Passage
We're enumerating the DIMMs through a DMI walk and since we can't get
any more detailed topological information about which DIMMs belong to
which memory controller, convert it to a single, logical controller
which contains all the DIMMs.

The error reporting path from GHES ghes_edac_report_mem_error() doesn't
get called in NMI context but add a warning about it to catch any
changes in the future as if so, our locking scheme will be insufficient
then.

Signed-off-by: Borislav Petkov <bp@suse.de>
---
 drivers/edac/ghes_edac.c | 116 +++++++++++++++++++++--------------------------
 1 file changed, 51 insertions(+), 65 deletions(-)

diff --git a/drivers/edac/ghes_edac.c b/drivers/edac/ghes_edac.c
index 6f80eb65c26c..e790d64b8edd 100644
--- a/drivers/edac/ghes_edac.c
+++ b/drivers/edac/ghes_edac.c
@@ -28,10 +28,15 @@ struct ghes_edac_pvt {
 	char msg[80];
 };
 
-static LIST_HEAD(ghes_reglist);
-static DEFINE_MUTEX(ghes_edac_lock);
-static int ghes_edac_mc_num;
+static atomic_t ghes_init = ATOMIC_INIT(0);
+static struct ghes_edac_pvt *ghes_pvt;
 
+/*
+ * Sync with other, potentially concurrent callers of
+ * ghes_edac_report_mem_error(). We don't know what the
+ * "inventive" firmware would do.

Supplied records

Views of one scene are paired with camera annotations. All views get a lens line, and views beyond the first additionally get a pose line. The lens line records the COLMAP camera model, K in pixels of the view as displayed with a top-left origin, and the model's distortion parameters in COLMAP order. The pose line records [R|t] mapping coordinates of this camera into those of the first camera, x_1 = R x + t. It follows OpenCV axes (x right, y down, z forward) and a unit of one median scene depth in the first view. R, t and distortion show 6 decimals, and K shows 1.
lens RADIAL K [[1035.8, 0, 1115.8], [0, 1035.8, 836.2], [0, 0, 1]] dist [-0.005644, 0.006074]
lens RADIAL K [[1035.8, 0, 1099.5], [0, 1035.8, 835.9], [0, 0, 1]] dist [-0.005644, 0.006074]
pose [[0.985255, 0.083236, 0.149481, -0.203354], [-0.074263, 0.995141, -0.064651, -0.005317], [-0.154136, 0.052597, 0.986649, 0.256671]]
* * *
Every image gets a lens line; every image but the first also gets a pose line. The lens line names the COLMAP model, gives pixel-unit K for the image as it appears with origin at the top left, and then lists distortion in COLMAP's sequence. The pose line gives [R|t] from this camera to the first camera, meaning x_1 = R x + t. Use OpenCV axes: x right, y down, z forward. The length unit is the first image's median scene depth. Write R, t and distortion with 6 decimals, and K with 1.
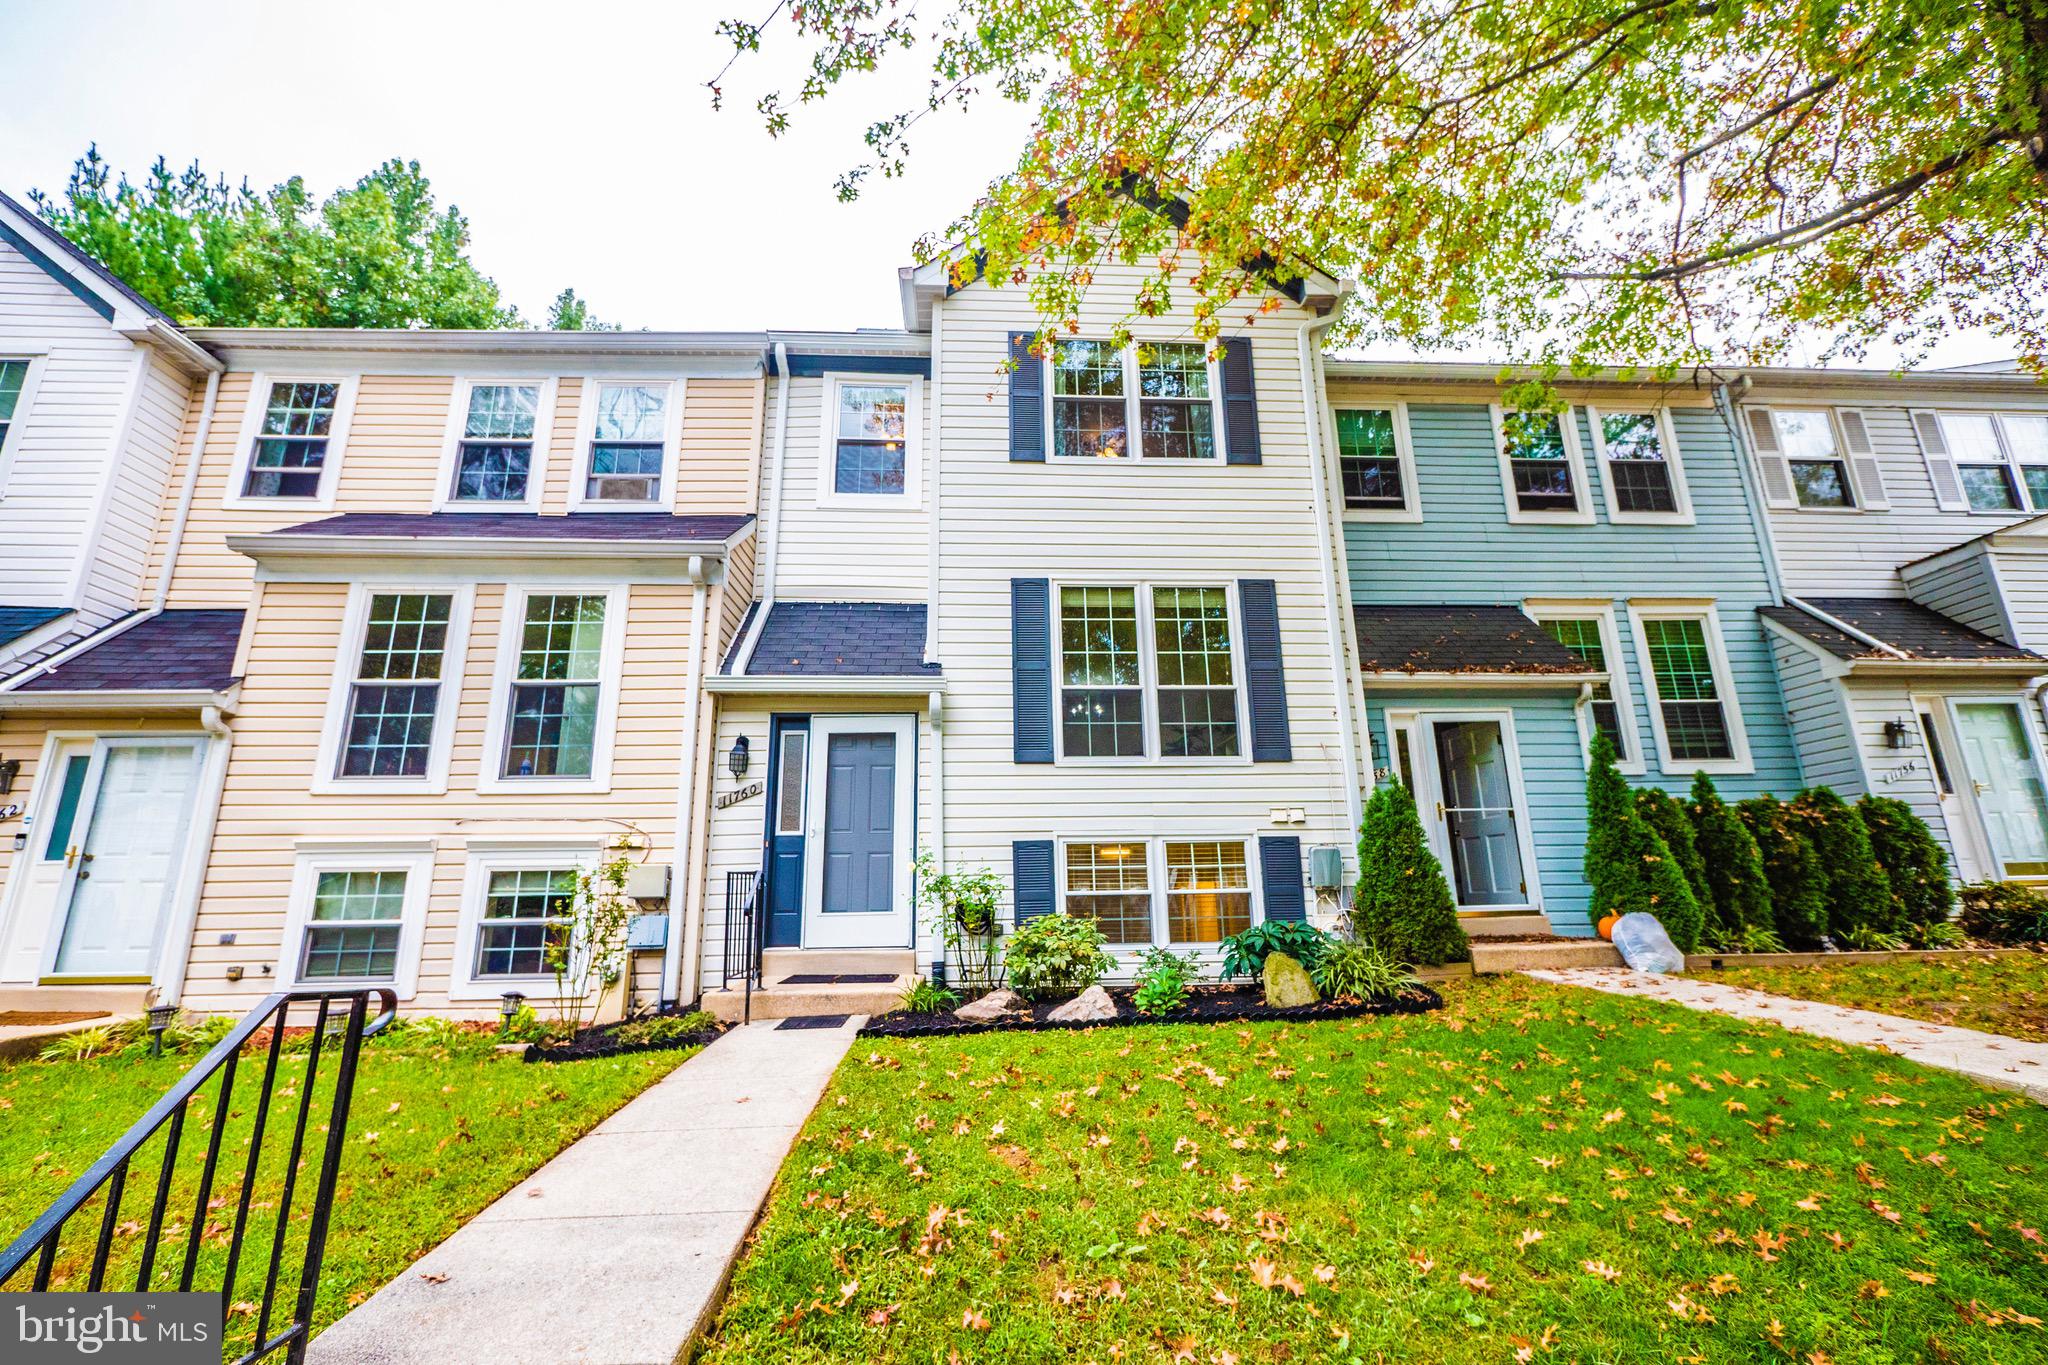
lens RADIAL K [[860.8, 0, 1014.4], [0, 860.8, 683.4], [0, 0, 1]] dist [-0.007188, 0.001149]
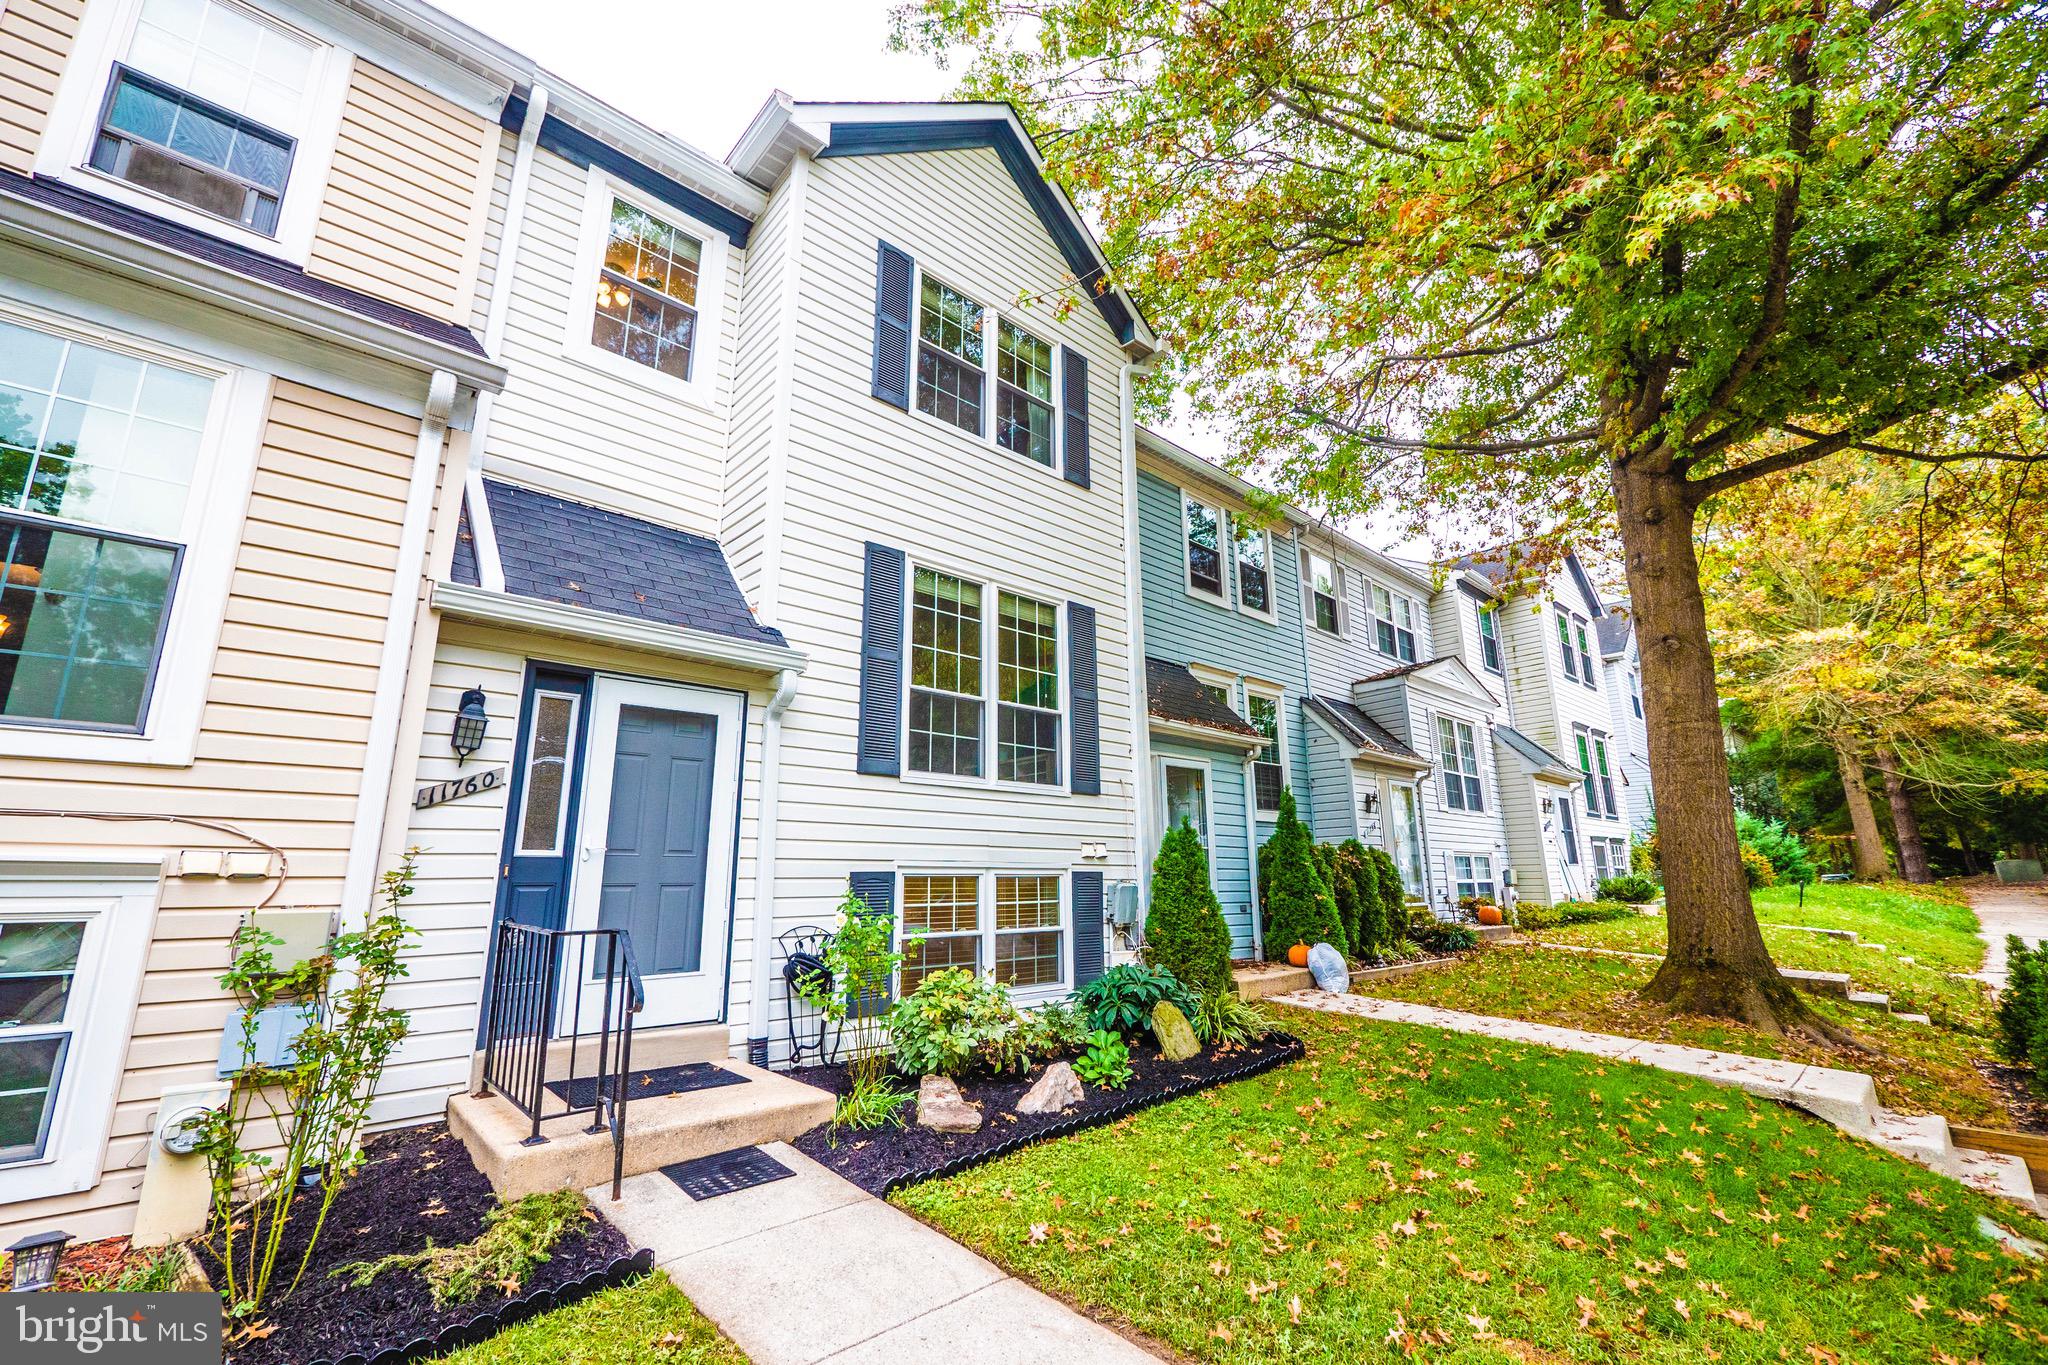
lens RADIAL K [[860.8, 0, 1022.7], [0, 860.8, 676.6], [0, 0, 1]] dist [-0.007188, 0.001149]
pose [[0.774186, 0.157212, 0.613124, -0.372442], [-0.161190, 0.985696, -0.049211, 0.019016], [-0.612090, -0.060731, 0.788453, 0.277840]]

Activities
1 – According to the passage, what are the DIMMs converted into, given that no detailed topological information is available?
2 – Rewrite the passage from "Signed-off-by: Borislav Petkov" up to and including "insertions(+), 65 deletions(-)", putting "additions" in place of "insertions".

Solved tasks
1 – A single, logical controller which contains all the DIMMs.

2 –
Signed-off-by: Borislav Petkov <bp@suse.de>
---
 drivers/edac/ghes_edac.c | 116 +++++++++++++++++++++--------------------------
 1 file changed, 51 additions(+), 65 deletions(-)